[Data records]
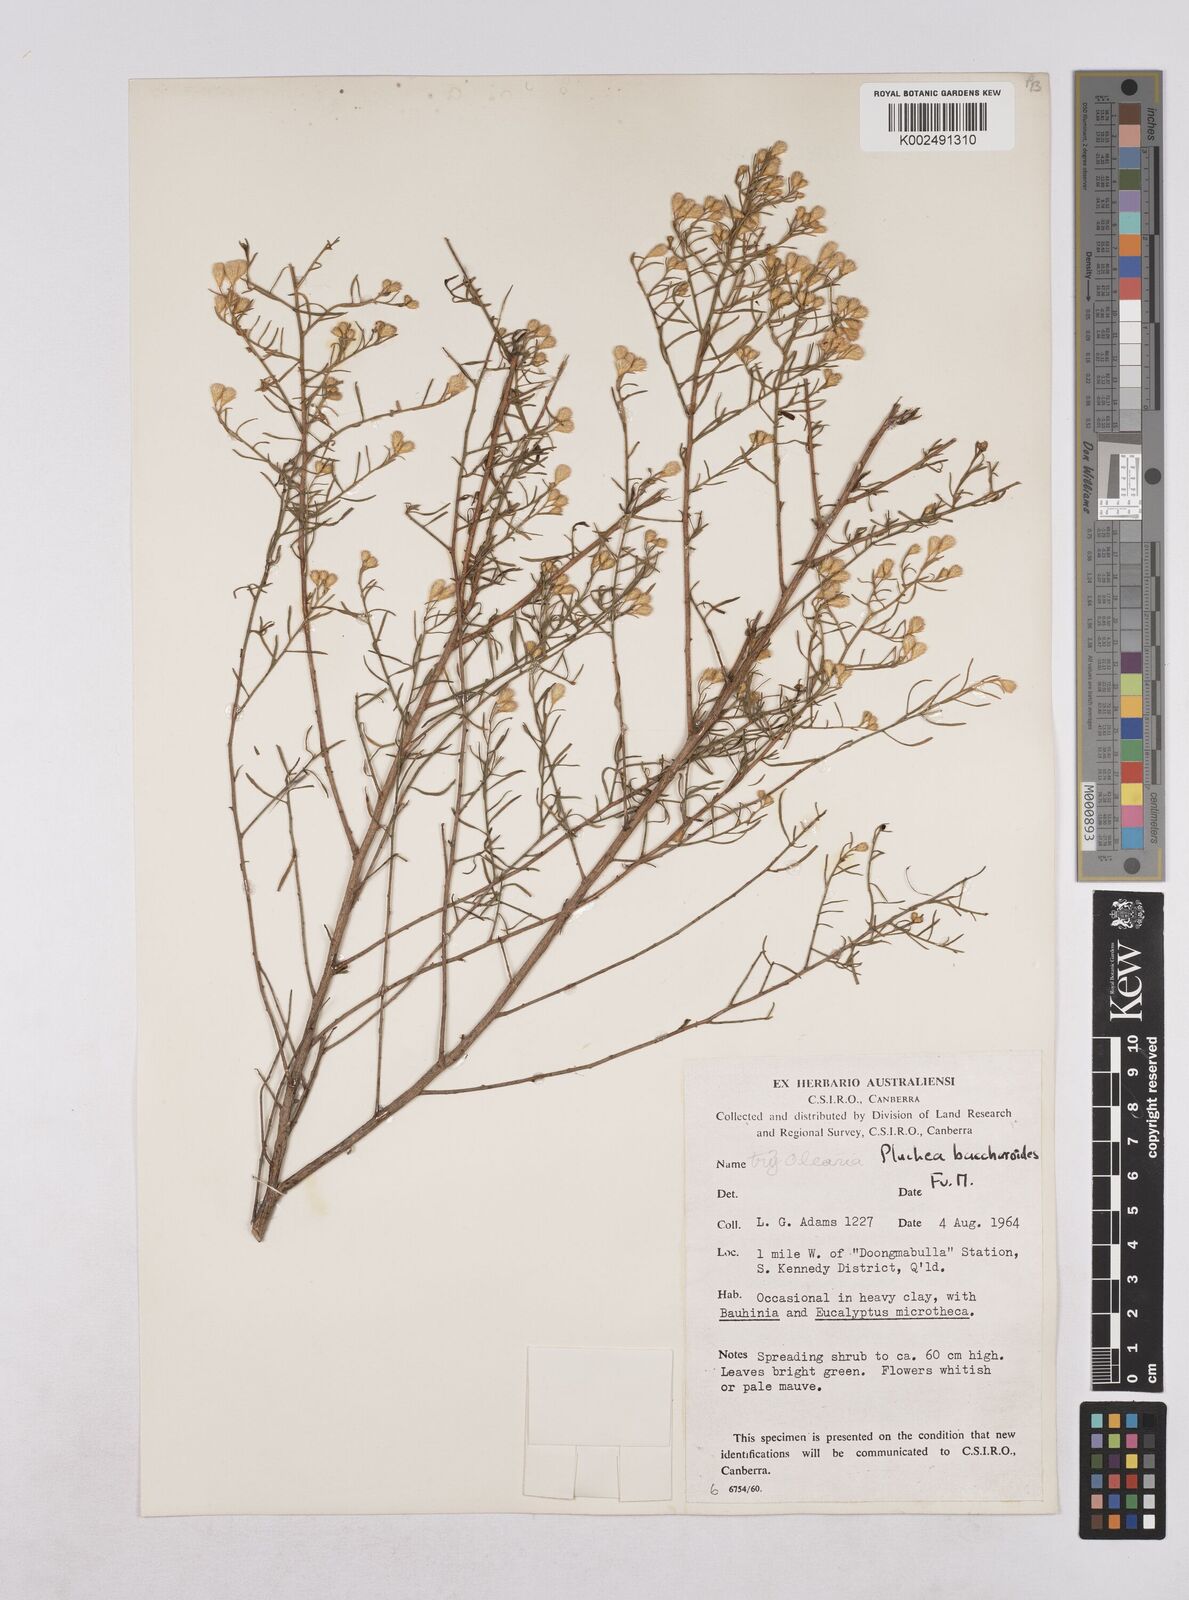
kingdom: Plantae
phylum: Tracheophyta
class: Magnoliopsida
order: Asterales
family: Asteraceae
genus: Pluchea
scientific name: Pluchea baccharoides
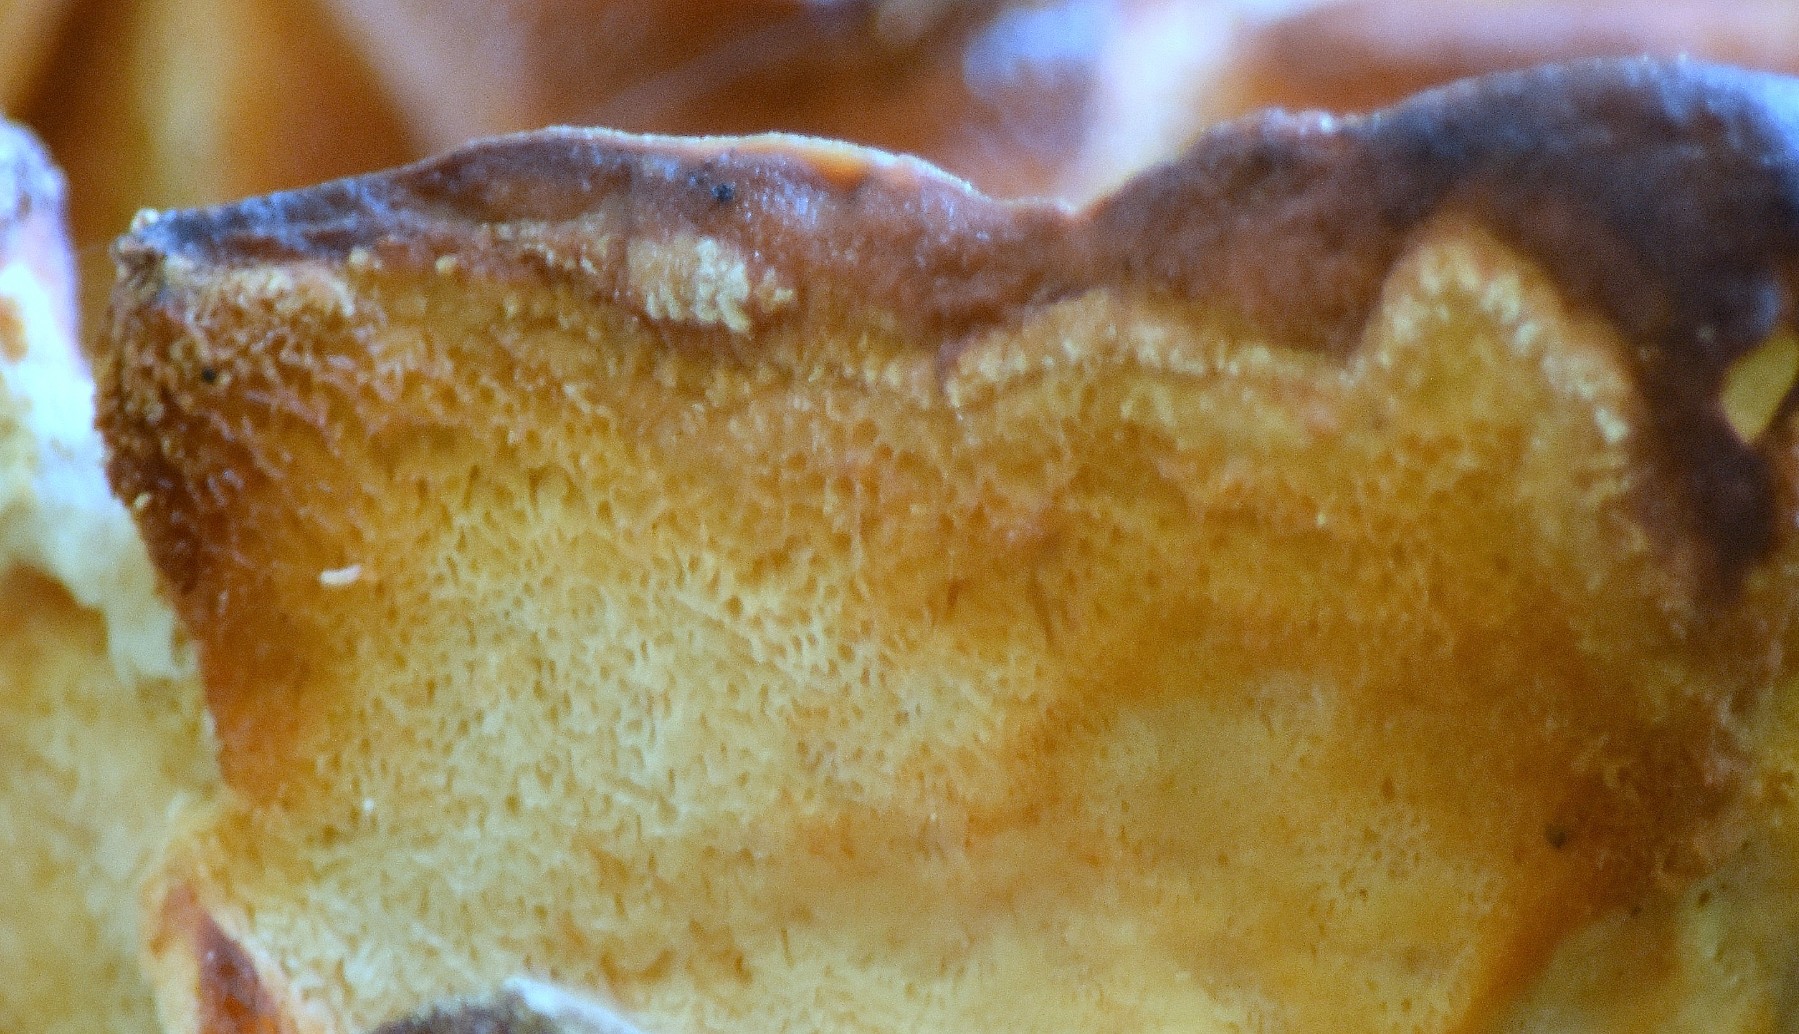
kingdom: Fungi
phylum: Basidiomycota
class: Agaricomycetes
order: Polyporales
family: Laetiporaceae
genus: Laetiporus
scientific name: Laetiporus sulphureus
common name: svovlporesvamp
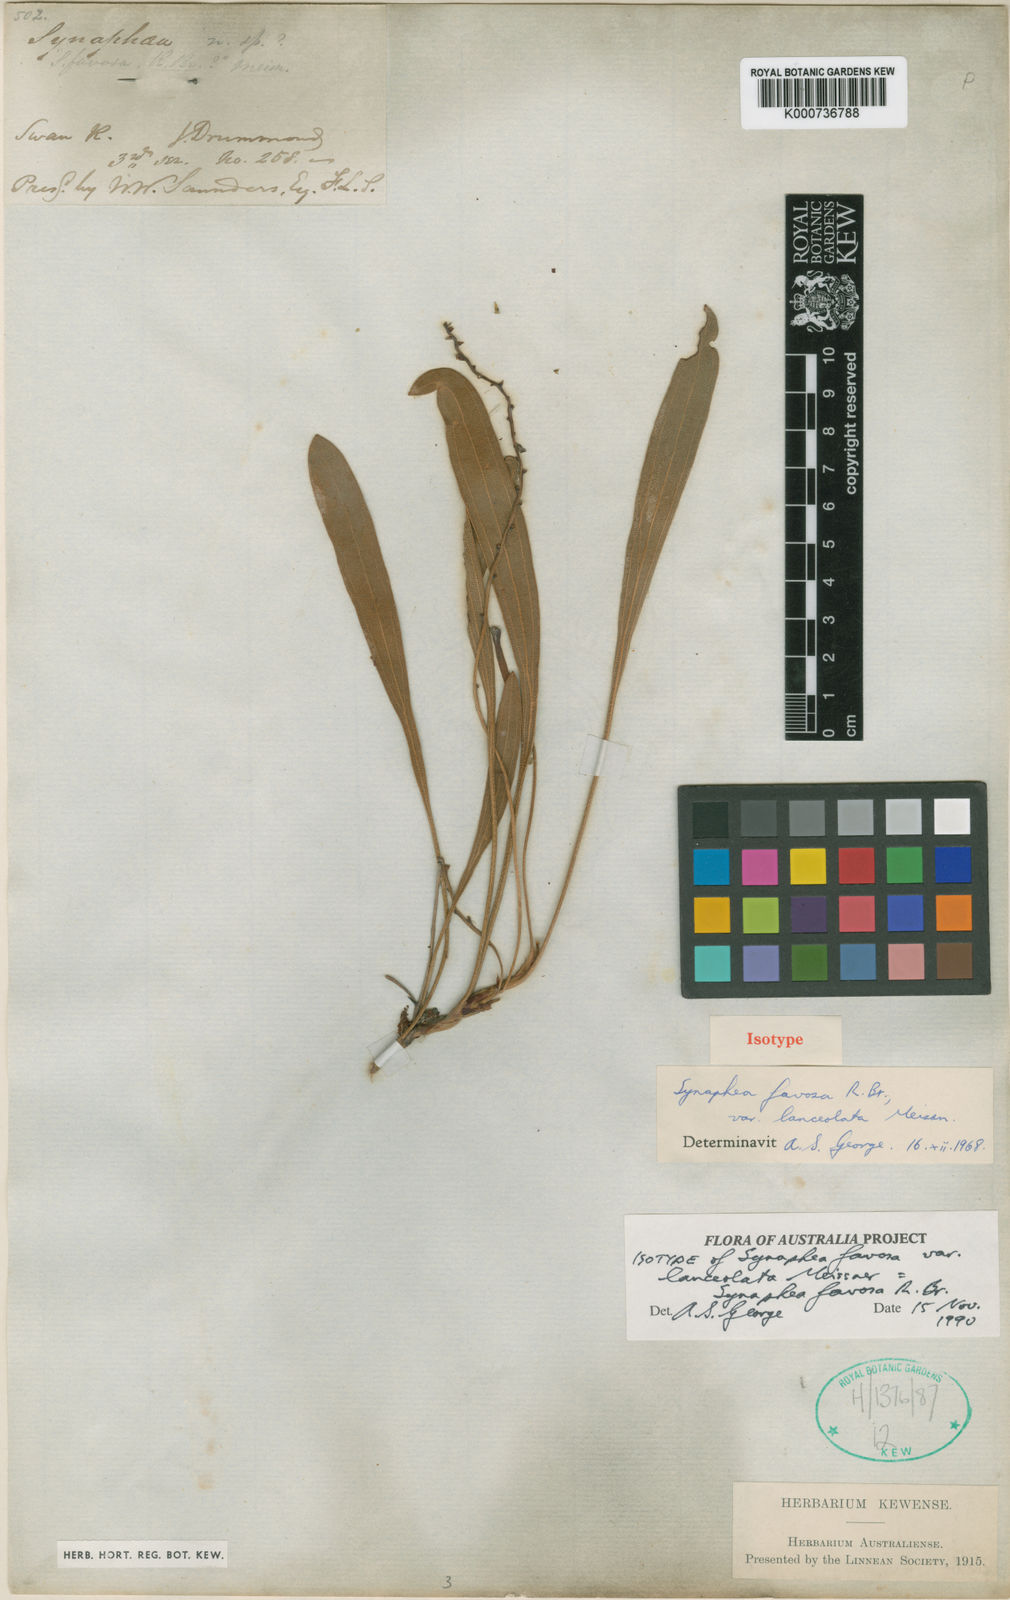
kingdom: Plantae
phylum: Tracheophyta
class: Magnoliopsida
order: Proteales
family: Proteaceae
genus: Synaphea
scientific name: Synaphea
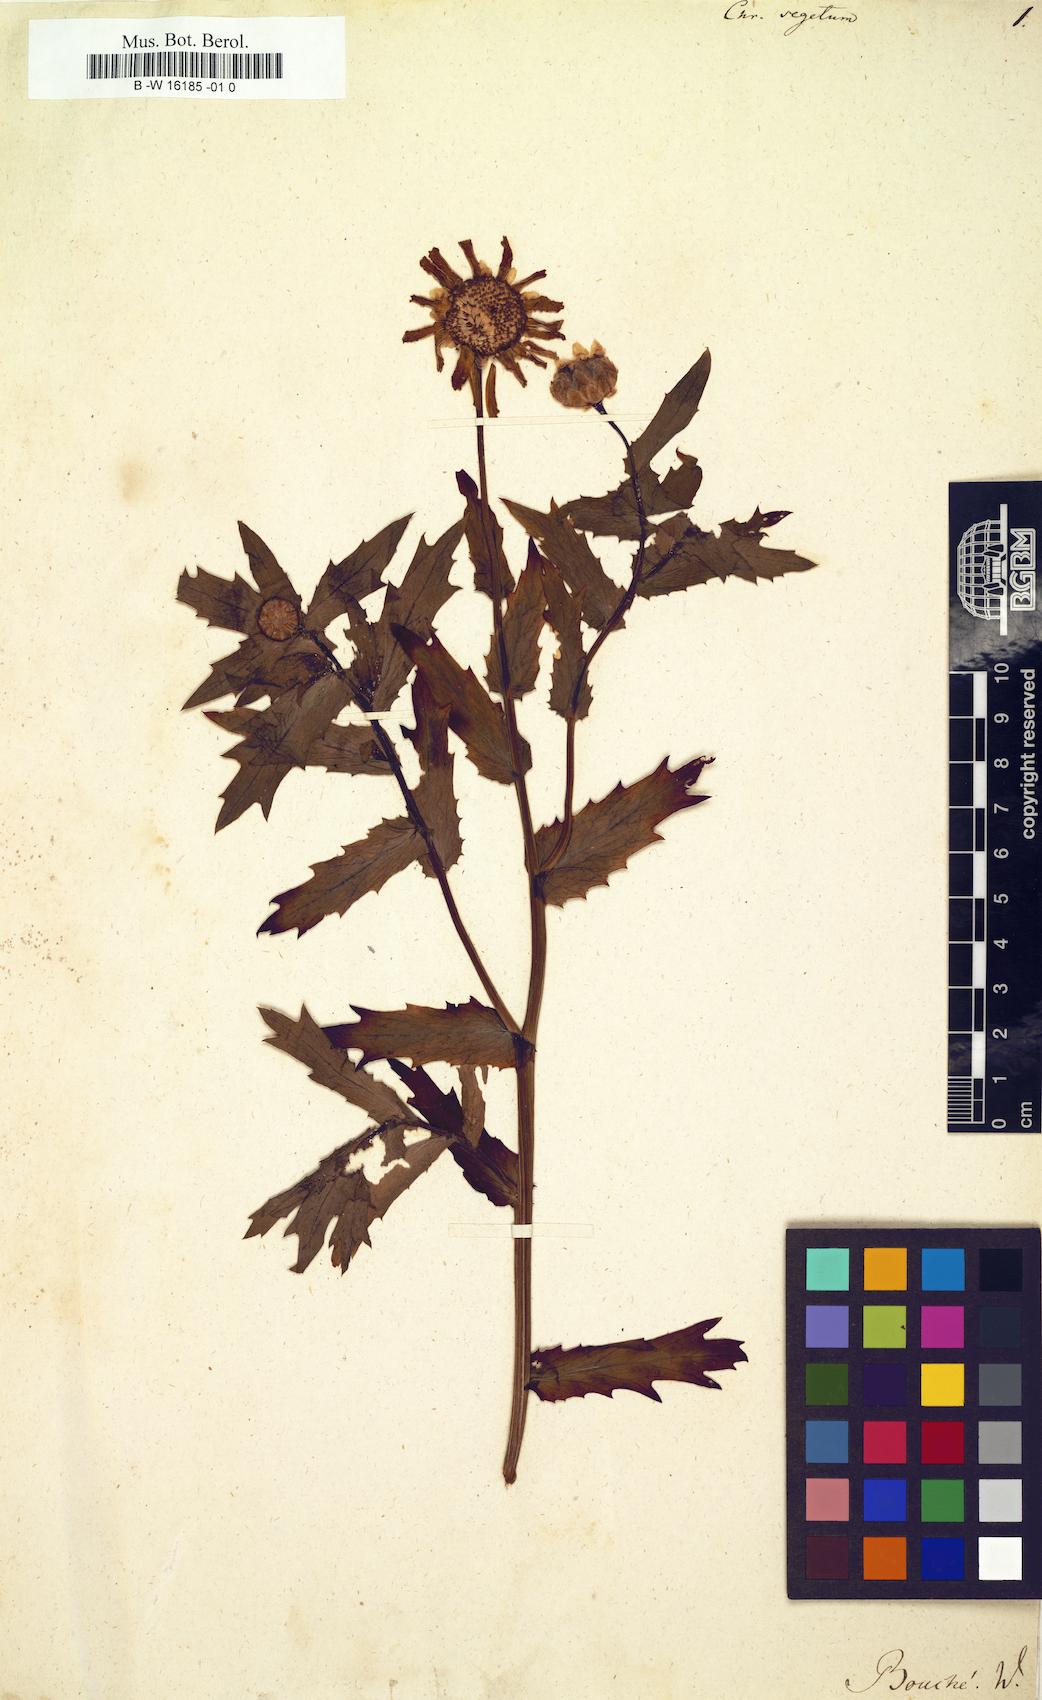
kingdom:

[Directive]:
Write out again the stretch of the records from the line containing "genus: Laetiporus" through the end of the records, leaving out the pictures.

[Solution to this problem]:
genus: Laetiporus
scientific name: Laetiporus sulphureus
common name: svovlporesvamp
kingdom: Plantae
phylum: Tracheophyta
class: Magnoliopsida
order: Proteales
family: Proteaceae
genus: Synaphea
scientific name: Synaphea
kingdom:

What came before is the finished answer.